(What you have to do) Drop all images. Then write out each line below exactly as given.

(Records shown)
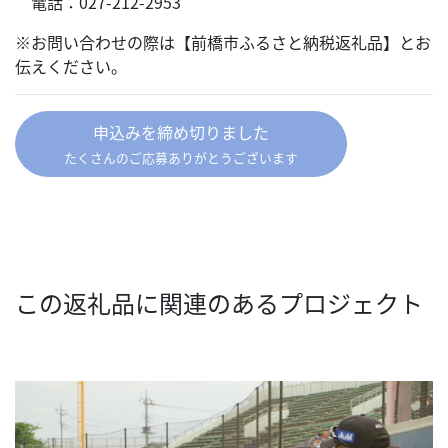
電話：027-212-2953
※お問い合わせの際は【前橋市ふるさと納税返礼品】とお
伝えください。
申込みを締め切りました
たくさんのご応募ありがとうございます
この返礼品に関連のあるプロジェクト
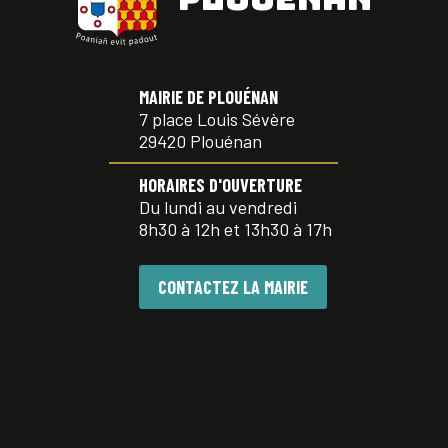
MAIRIE DE PLOUÉNAN
7 place Louis Sévère
29420 Plouénan
HORAIRES D'OUVERTURE
Du lundi au vendredi
8h30 à 12h et 13h30 à 17h
CONTACTEZ LA MAIRIE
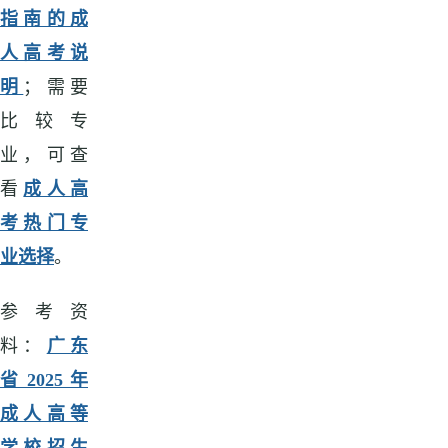
指南的成
人高考说
明
；需要
比较专
业，可查
看
成人高
考热门专
业选择
。
参考资
料：
广东
省 2025 年
成人高等
学校招生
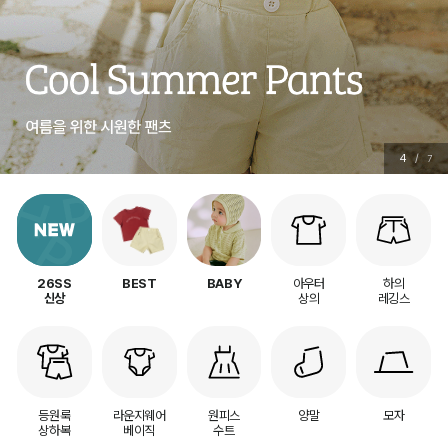
4
/
7
아우터
하의
26SS
BEST
BABY
상의
레깅스
신상
등원룩
라운지웨어
원피스
양말
모자
상하복
베이직
수트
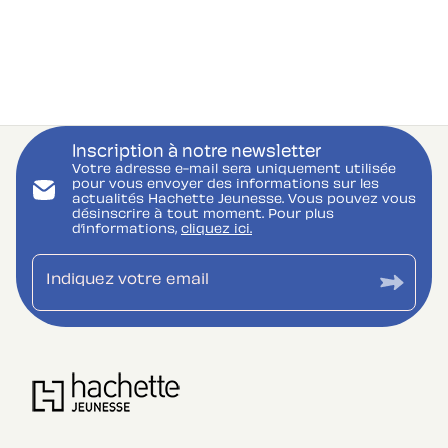
Inscription à notre newsletter
Votre adresse e-mail sera uniquement utilisée
pour vous envoyer des informations sur les
actualités Hachette Jeunesse. Vous pouvez vous
désinscrire à tout moment. Pour plus
d’informations,
cliquez ici.
Indiquez votre email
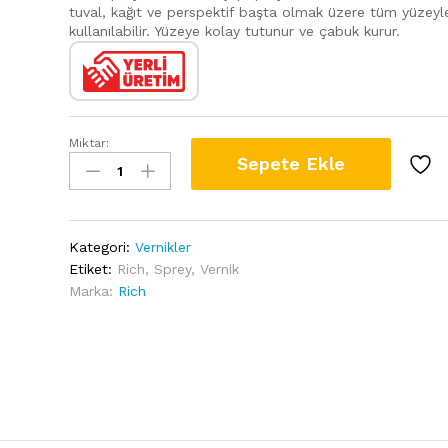
tuval, kağıt ve perspektif başta olmak üzere tüm yüzeyl
kullanılabilir. Yüzeye kolay tutunur ve çabuk kurur.
Miktar:
Rich
Sepete Ekle
Sprey
Vernik
MAT
400cc
Kategori:
Vernikler
quantity
Etiket:
Rich
,
Sprey
,
Vernik
Marka:
Rich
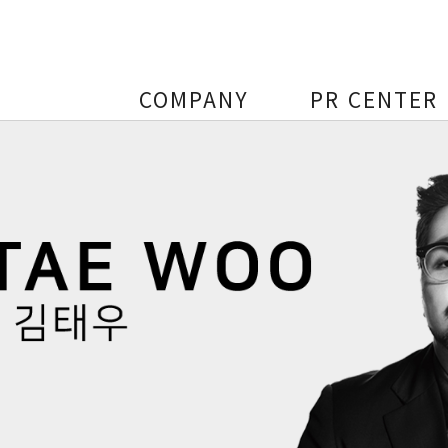
COMPANY
PR CENTER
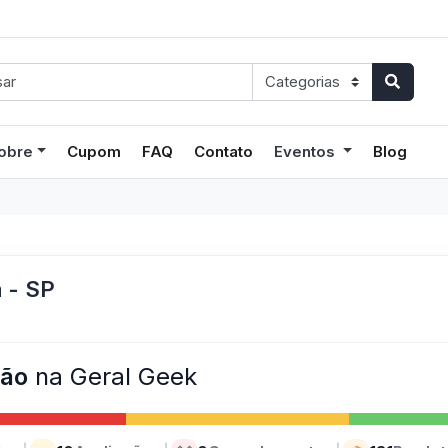
obre
Cupom
FAQ
Contato
Eventos
Blog
a - SP
ção
na Geral Geek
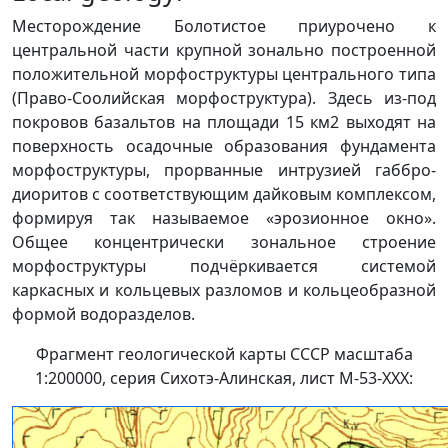
Месторождение Болотистое приурочено к
центральной части крупной зонально построенной
положительной морфоструктуры центрального типа
(Право-Соолийская морфоструктура). Здесь из-под
покровов базальтов на площади 15 км2 выходят на
поверхность осадочные образования фундамента
морфоструктуры, прорванные интрузией габбро-
диоритов с соответствующим дайковым комплексом,
формируя так называемое «эрозионное окно».
Общее концентрически зональное строение
морфоструктуры подчёркивается системой
каркасных и кольцевых разломов и кольцеобразной
формой водоразделов.
Фрагмент геологической карты СССР масштаба
1:200000, серия Сихотэ-Алинская, лист M-53-XXX:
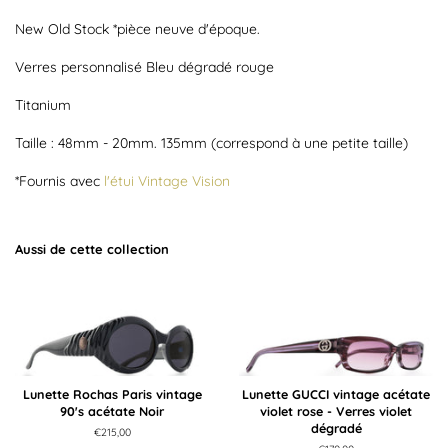
New Old Stock *pièce neuve d'époque.
Verres personnalisé Bleu dégradé rouge
Titanium
Taille : 48mm - 20mm. 135mm (correspond à une petite taille)
*Fournis avec
l'étui Vintage Vision
Aussi de cette collection
Lunette Rochas Paris vintage
Lunette GUCCI vintage acétate
90's acétate Noir
violet rose - Verres violet
dégradé
Prix
€215,00
régulier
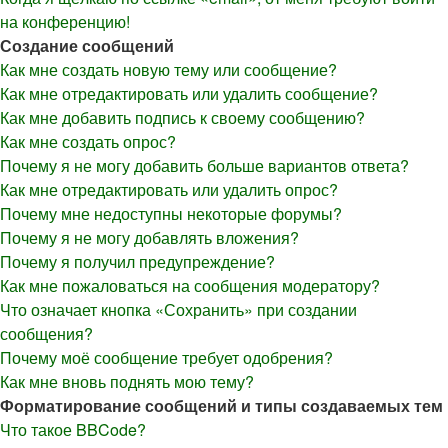
на конференцию!
Создание сообщений
Как мне создать новую тему или сообщение?
Как мне отредактировать или удалить сообщение?
Как мне добавить подпись к своему сообщению?
Как мне создать опрос?
Почему я не могу добавить больше вариантов ответа?
Как мне отредактировать или удалить опрос?
Почему мне недоступны некоторые форумы?
Почему я не могу добавлять вложения?
Почему я получил предупреждение?
Как мне пожаловаться на сообщения модератору?
Что означает кнопка «Сохранить» при создании
сообщения?
Почему моё сообщение требует одобрения?
Как мне вновь поднять мою тему?
Форматирование сообщений и типы создаваемых тем
Что такое BBCode?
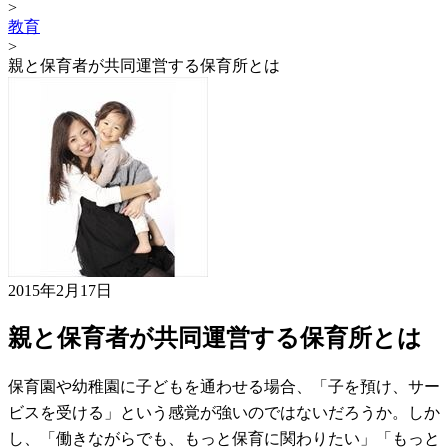
>
教育
>
親と保育者が共同運営する保育所とは
2015年2月17日
親と保育者が共同運営する保育所とは
保育園や幼稚園に子どもを通わせる場合、「子を預け、サー
ビスを受ける」という感覚が強いのではないだろうか。しか
し、「働きながらでも、もっと保育に関わりたい」「もっと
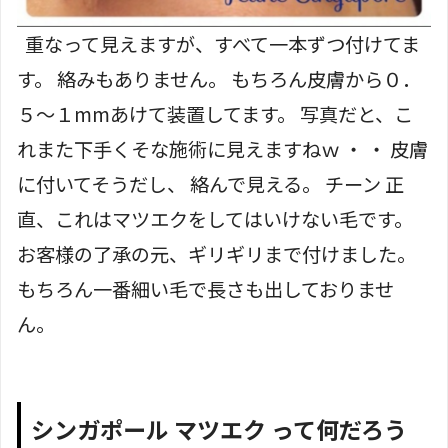
重なって見えますが、すべて一本ずつ付けてま
す。 絡みもありません。 もちろん皮膚から０．
５～１mmあけて装置してます。 写真だと、こ
れまた下手くそな施術に見えますねｗ ・ ・ 皮膚
に付いてそうだし、 絡んで見える。 チーン 正
直、これはマツエクをしては
いけない毛
です。
お客様の了承の元、ギリギリまで付けました。
もちろん一番細い毛で長さも出しておりませ
ん。
シンガポール マツエク って何だろう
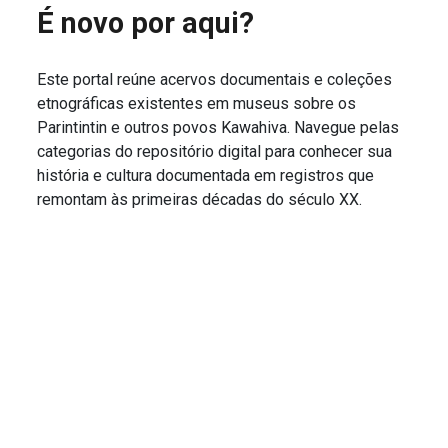
É novo por aqui?
Este portal reúne acervos documentais e coleções
etnográficas existentes em museus sobre os
Parintintin e outros povos Kawahiva. Navegue pelas
categorias do repositório digital para conhecer sua
história e cultura documentada em registros que
remontam às primeiras décadas do século XX.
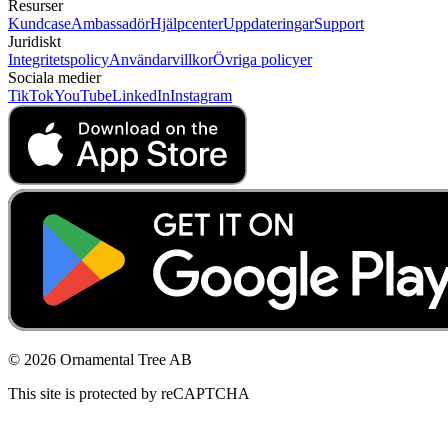
Resurser
Kundcase
Ambassadör
Hjälpcenter
Uppdateringar
Support
Juridiskt
Integritetspolicy
Användarvillkor
Övriga policyer
Sociala medier
TikTok
YouTube
LinkedIn
Instagram
© 2026 Ornamental Tree AB
This site is protected by reCAPTCHA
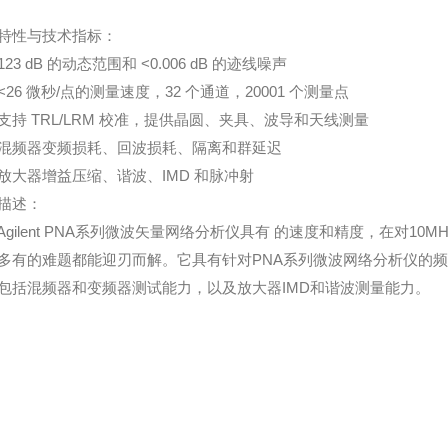
特性与技术指标：
3 dB 的动态范围和 <0.006 dB 的迹线噪声
6 微秒/点的测量速度，32 个通道，20001 个测量点
 TRL/LRM 校准，提供晶圆、夹具、波导和天线测量
频器变频损耗、回波损耗、隔离和群延迟
器增益压缩、谐波、IMD 和脉冲射
述：
ilent PNA系列微波矢量网络分析仪具有 的速度和精度，在对10M
多有的难题都能迎刃而解。它具有针对PNA系列微波网络分析仪的频
包括混频器和变频器测试能力，以及放大器IMD和谐波测量能力。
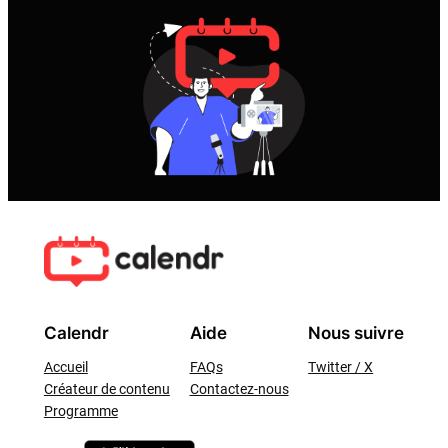
Calendr
Aide
Nous suivre
Accueil
FAQs
Twitter / X
Créateur de contenu
Contactez-nous
Programme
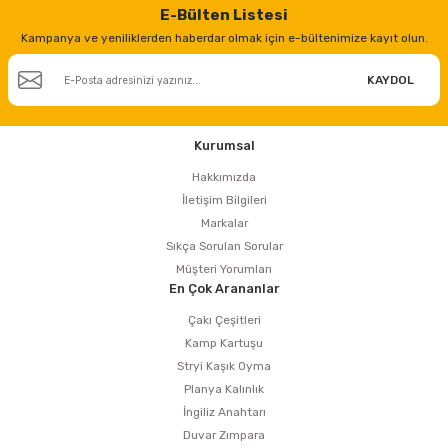
E-Bülten Listesi
Kampanya ve yeniliklerden haberdar olmak için e-bültenimize kayıt olun.
KAYDOL
Kurumsal
Hakkımızda
İletişim Bilgileri
Markalar
Sıkça Sorulan Sorular
Müşteri Yorumları
En Çok Arananlar
Çakı Çeşitleri
Kamp Kartuşu
Stryi Kaşık Oyma
Planya Kalınlık
İngiliz Anahtarı
Duvar Zımpara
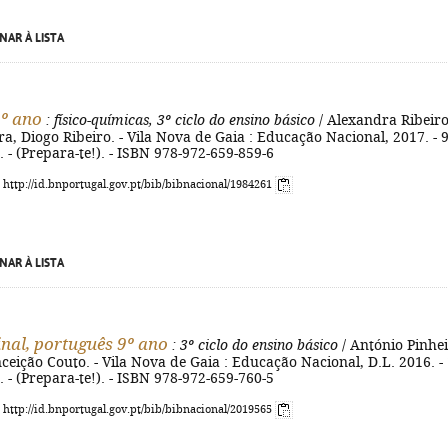
NAR À LISTA
9º ano
: físico-químicas, 3º ciclo do ensino básico
/ Alexandra Ribeiro
ira, Diogo Ribeiro. - Vila Nova de Gaia : Educação Nacional, 2017. - 
cm. - (Prepara-te!). - ISBN 978-972-659-859-6
: http://id.bnportugal.gov.pt/bib/bibnacional/1984261
NAR À LISTA
inal, português 9º ano
: 3º ciclo do ensino básico
/ António Pinhei
eição Couto. - Vila Nova de Gaia : Educação Nacional, D.L. 2016. -
cm. - (Prepara-te!). - ISBN 978-972-659-760-5
: http://id.bnportugal.gov.pt/bib/bibnacional/2019565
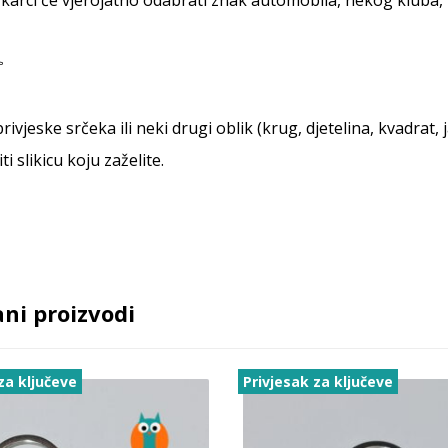
rivjeske srčeka ili neki drugi oblik (krug, djetelina, kvadrat
iti slikicu koju zaželite.
ni proizvodi
za ključeve
Privjesak za ključeve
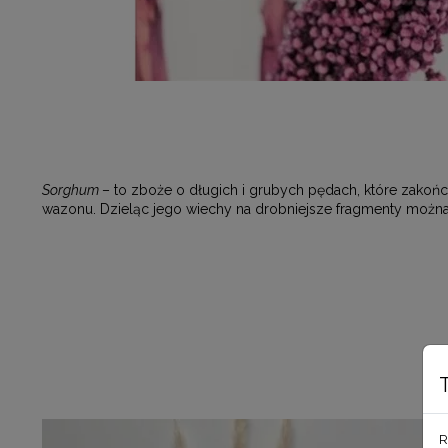
Sorghum
– to zboże o długich i grubych pędach, które zakończ
wazonu. Dzieląc jego wiechy na drobniejsze fragmenty można
R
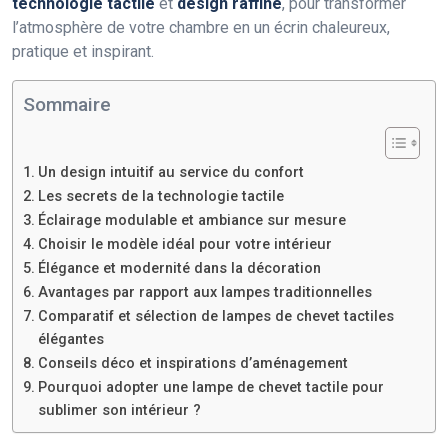
technologie tactile
et
design raffiné
, pour transformer
l’atmosphère de votre chambre en un écrin chaleureux,
pratique et inspirant.
Sommaire
Un design intuitif au service du confort
Les secrets de la technologie tactile
Éclairage modulable et ambiance sur mesure
Choisir le modèle idéal pour votre intérieur
Élégance et modernité dans la décoration
Avantages par rapport aux lampes traditionnelles
Comparatif et sélection de lampes de chevet tactiles
élégantes
Conseils déco et inspirations d’aménagement
Pourquoi adopter une lampe de chevet tactile pour
sublimer son intérieur ?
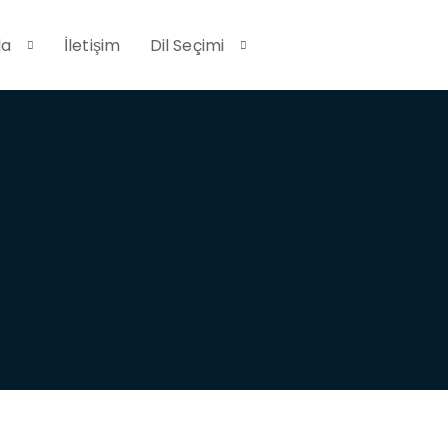
da
İletişim
Dil Seçimi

(Written answer)
電話：027-212-2953
※お問い合わせの際は【前橋市ふるさと納税返礼品】とお
伝えください。
申込みを締め切りました
たくさんのご応募ありがとうございます
この返礼品に関連のあるプロジェクト
MAIRIE DE PLOUÉNAN
7 place Louis Sévère
29420 Plouénan
HORAIRES D'OUVERTURE
Du lundi au vendredi
8h30 à 12h et 13h30 à 17h
CONTACTEZ LA MAIRIE
指南的成
人高考说
明
；需要
比较专
业，可查
看
成人高
考热门专
业选择
。
参考资
料：
广东
省 2025 年
成人高等
学校招生
4
/
7
아우터
하의
26SS
BEST
BABY
상의
레깅스
신상
등원룩
라운지웨어
원피스
양말
모자
상하복
베이직
수트
Inscription à notre newsletter
Votre adresse e-mail sera uniquement utilisée
pour vous envoyer des informations sur les
actualités Hachette Jeunesse. Vous pouvez vous
désinscrire à tout moment. Pour plus
d’informations,
cliquez ici.
Indiquez votre email
tuval, kağıt ve perspektif başta olmak üzere tüm yüzeyl
kullanılabilir. Yüzeye kolay tutunur ve çabuk kurur.
Miktar:
Rich
Sepete Ekle
Sprey
Vernik
MAT
400cc
Kategori:
Vernikler
quantity
Etiket:
Rich
,
Sprey
,
Vernik
Marka:
Rich
COMPANY
PR CENTER
obre
Cupom
FAQ
Contato
Eventos
Blog
a - SP
ção
na Geral Geek
Месторождение Болотистое приурочено к
центральной части крупной зонально построенной
положительной морфоструктуры центрального типа
(Право-Соолийская морфоструктура). Здесь из-под
покровов базальтов на площади 15 км2 выходят на
поверхность осадочные образования фундамента
морфоструктуры, прорванные интрузией габбро-
диоритов с соответствующим дайковым комплексом,
формируя так называемое «эрозионное окно».
Общее концентрически зональное строение
морфоструктуры подчёркивается системой
каркасных и кольцевых разломов и кольцеобразной
формой водоразделов.
Фрагмент геологической карты СССР масштаба
1:200000, серия Сихотэ-Алинская, лист M-53-XXX:
New Old Stock *pièce neuve d'époque.
Verres personnalisé Bleu dégradé rouge
Titanium
Taille : 48mm - 20mm. 135mm (correspond à une petite taille)
*Fournis avec
l'étui Vintage Vision
Aussi de cette collection
Lunette Rochas Paris vintage
Lunette GUCCI vintage acétate
90's acétate Noir
violet rose - Verres violet
dégradé
Prix
€215,00
régulier
на конференцию!
Создание сообщений
Как мне создать новую тему или сообщение?
Как мне отредактировать или удалить сообщение?
Как мне добавить подпись к своему сообщению?
Как мне создать опрос?
Почему я не могу добавить больше вариантов ответа?
Как мне отредактировать или удалить опрос?
Почему мне недоступны некоторые форумы?
Почему я не могу добавлять вложения?
Почему я получил предупреждение?
Как мне пожаловаться на сообщения модератору?
Что означает кнопка «Сохранить» при создании
сообщения?
Почему моё сообщение требует одобрения?
Как мне вновь поднять мою тему?
Форматирование сообщений и типы создаваемых тем
Что такое BBCode?
>
教育
>
親と保育者が共同運営する保育所とは
2015年2月17日
親と保育者が共同運営する保育所とは
保育園や幼稚園に子どもを通わせる場合、「子を預け、サー
ビスを受ける」という感覚が強いのではないだろうか。しか
し、「働きながらでも、もっと保育に関わりたい」「もっと
重なって見えますが、すべて一本ずつ付けてま
す。 絡みもありません。 もちろん皮膚から０．
５～１mmあけて装置してます。 写真だと、こ
れまた下手くそな施術に見えますねｗ ・ ・ 皮膚
に付いてそうだし、 絡んで見える。 チーン 正
直、これはマツエクをしては
いけない毛
です。
お客様の了承の元、ギリギリまで付けました。
もちろん一番細い毛で長さも出しておりませ
ん。
シンガポール マツエク って何だろう
É novo por aqui?
Este portal reúne acervos documentais e coleções
etnográficas existentes em museus sobre os
Parintintin e outros povos Kawahiva. Navegue pelas
categorias do repositório digital para conhecer sua
história e cultura documentada em registros que
remontam às primeiras décadas do século XX.
Resurser
Kundcase
Ambassadör
Hjälpcenter
Uppdateringar
Support
Juridiskt
Integritetspolicy
Användarvillkor
Övriga policyer
Sociala medier
TikTok
YouTube
LinkedIn
Instagram
© 2026 Ornamental Tree AB
This site is protected by reCAPTCHA
特性与技术指标：
3 dB 的动态范围和 <0.006 dB 的迹线噪声
6 微秒/点的测量速度，32 个通道，20001 个测量点
 TRL/LRM 校准，提供晶圆、夹具、波导和天线测量
频器变频损耗、回波损耗、隔离和群延迟
器增益压缩、谐波、IMD 和脉冲射
述：
ilent PNA系列微波矢量网络分析仪具有 的速度和精度，在对10M
多有的难题都能迎刃而解。它具有针对PNA系列微波网络分析仪的频
包括混频器和变频器测试能力，以及放大器IMD和谐波测量能力。
Calendr
Aide
Nous suivre
Accueil
FAQs
Twitter / X
Créateur de contenu
Contactez-nous
Programme
E-Bülten Listesi
Kampanya ve yeniliklerden haberdar olmak için e-bültenimize kayıt olun.
KAYDOL
Kurumsal
Hakkımızda
İletişim Bilgileri
Markalar
Sıkça Sorulan Sorular
Müşteri Yorumları
En Çok Arananlar
Çakı Çeşitleri
Kamp Kartuşu
Stryi Kaşık Oyma
Planya Kalınlık
İngiliz Anahtarı
Duvar Zımpara
NAR À LISTA
9º ano
: físico-químicas, 3º ciclo do ensino básico
/ Alexandra Ribeiro
ira, Diogo Ribeiro. - Vila Nova de Gaia : Educação Nacional, 2017. - 
cm. - (Prepara-te!). - ISBN 978-972-659-859-6
: http://id.bnportugal.gov.pt/bib/bibnacional/1984261
NAR À LISTA
inal, português 9º ano
: 3º ciclo do ensino básico
/ António Pinhei
eição Couto. - Vila Nova de Gaia : Educação Nacional, D.L. 2016. -
cm. - (Prepara-te!). - ISBN 978-972-659-760-5
: http://id.bnportugal.gov.pt/bib/bibnacional/2019565
rivjeske srčeka ili neki drugi oblik (krug, djetelina, kvadrat
iti slikicu koju zaželite.
ni proizvodi
za ključeve
Privjesak za ključeve
Sorghum
– to zboże o długich i grubych pędach, które zakończ
wazonu. Dzieląc jego wiechy na drobniejsze fragmenty można
R
technologie tactile
et
design raffiné
, pour transformer
l’atmosphère de votre chambre en un écrin chaleureux,
pratique et inspirant.
Sommaire
Un design intuitif au service du confort
Les secrets de la technologie tactile
Éclairage modulable et ambiance sur mesure
Choisir le modèle idéal pour votre intérieur
Élégance et modernité dans la décoration
Avantages par rapport aux lampes traditionnelles
Comparatif et sélection de lampes de chevet tactiles
élégantes
Conseils déco et inspirations d’aménagement
Pourquoi adopter une lampe de chevet tactile pour
sublimer son intérieur ?
da
İletişim
Dil Seçimi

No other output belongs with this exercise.